Jousting armour is irrelevant. It's essentially a very expensive toy and it never saw use in the battlefield. Full-plate harnesses that were designed for battle weighed about 55 lbs which is half of the heaviest jousting armour. The contemporary of full-plate harnesses was the ouyoroi, which weighed from 35 lbs when it first started out in the 10th century to about 65 lbs when it was eventually replaced by the doumaru in the 15th-16th centuries. Incidentally, when the ouyoroi first began to be used in Japan, mail armour was the choice in Europe, and a mail coat of the time would weigh roughly 25 lbs. The assertion that Japanese armour was lighter is wrong. Also, if wood armour did exist in Japan, it way predates the samurai.

My statement of swords being sidearms, in Japan, as everywhere else, is a sweeping statement that includes pretty much any place and time where metal weapons were common. What I mean is that yes, the samurai did in fact use spears and other polearms, clubs, bows and later, the matchlock arquebus as their main battlefield weapon, _but they also had a sword as a backup_. Swordsmanship was never the most important battlefield skill. Guess what? That was the exact same in medieval Europe. The armoured gentry used spears, poleaxes, maces, sometimes bows, and the best armour, with an arming sword or a longsword as a sidearm. In Japan, it was yari, naginata/nagamaki, kanabou, very often yumi, and the best yoroi, with a wakizashi and a tachi as a sidearm (and later, the tachi would be replaced by the katana). In terms of the men-at-arms versus the ashigaru, men-at-arms would use spear and shield, sometimes bows and crossbows, and one-handed axes, arming swords, messers, or long knives as sidearms. The ashigaru used again, yari, yumi, and often, had short swords or long knives as sidearms, especially towards the later periods.

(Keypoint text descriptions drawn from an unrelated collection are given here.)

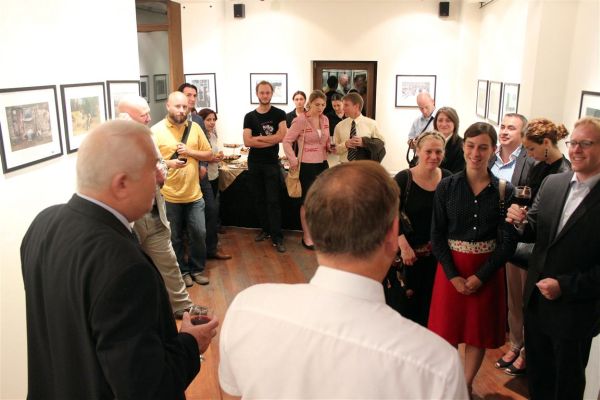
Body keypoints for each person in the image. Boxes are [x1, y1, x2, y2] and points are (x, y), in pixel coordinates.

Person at [219, 161, 469, 399]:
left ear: (309, 226)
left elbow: (233, 390)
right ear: (393, 234)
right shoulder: (435, 365)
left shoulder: (247, 307)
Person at [21, 120, 219, 399]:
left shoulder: (42, 224)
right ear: (122, 183)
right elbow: (149, 389)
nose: (160, 177)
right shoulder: (126, 267)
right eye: (153, 167)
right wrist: (189, 343)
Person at [506, 117, 600, 400]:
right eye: (574, 143)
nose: (576, 150)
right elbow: (533, 229)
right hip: (536, 305)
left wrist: (565, 286)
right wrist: (518, 222)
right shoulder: (553, 183)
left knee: (566, 386)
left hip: (574, 312)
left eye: (586, 143)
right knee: (538, 380)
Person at [429, 122, 517, 395]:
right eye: (470, 146)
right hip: (451, 269)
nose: (475, 153)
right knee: (447, 332)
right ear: (463, 146)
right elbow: (437, 235)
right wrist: (453, 276)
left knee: (476, 333)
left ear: (494, 150)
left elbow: (508, 241)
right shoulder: (446, 186)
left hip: (487, 270)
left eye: (483, 147)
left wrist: (481, 276)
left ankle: (466, 385)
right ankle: (450, 382)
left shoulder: (505, 190)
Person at [117, 95, 200, 319]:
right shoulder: (114, 143)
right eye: (143, 115)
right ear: (125, 117)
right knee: (133, 270)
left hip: (155, 213)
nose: (148, 118)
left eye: (148, 113)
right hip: (132, 220)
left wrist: (161, 171)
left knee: (169, 262)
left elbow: (160, 166)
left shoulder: (148, 136)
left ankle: (183, 307)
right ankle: (143, 316)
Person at [501, 118, 571, 378]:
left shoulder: (563, 172)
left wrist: (527, 215)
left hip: (537, 248)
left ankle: (526, 351)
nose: (528, 154)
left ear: (546, 144)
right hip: (521, 236)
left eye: (531, 148)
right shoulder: (536, 165)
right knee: (514, 300)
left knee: (528, 303)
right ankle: (515, 344)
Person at [487, 113, 535, 372]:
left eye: (512, 128)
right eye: (503, 126)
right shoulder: (490, 157)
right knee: (507, 298)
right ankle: (515, 344)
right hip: (489, 235)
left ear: (522, 134)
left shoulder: (530, 161)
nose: (504, 131)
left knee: (519, 297)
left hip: (516, 238)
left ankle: (525, 349)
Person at [152, 92, 214, 286]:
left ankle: (197, 269)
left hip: (194, 194)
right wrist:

On rather unrelated note, the usage of 刀 (katana/tou/chi) to mean sword amuses me to no end, since it technically means "curved, single-edged sword", and a curved, single-edged sword is, of course, a sabre.


----------



## psychotick (Mar 4, 2017)

Hi,

I seem to recall a mythbusters epp, where they tested Japanese paper armour. It was actually quite effective if it didn't get wet.

Cheers, Greg.


----------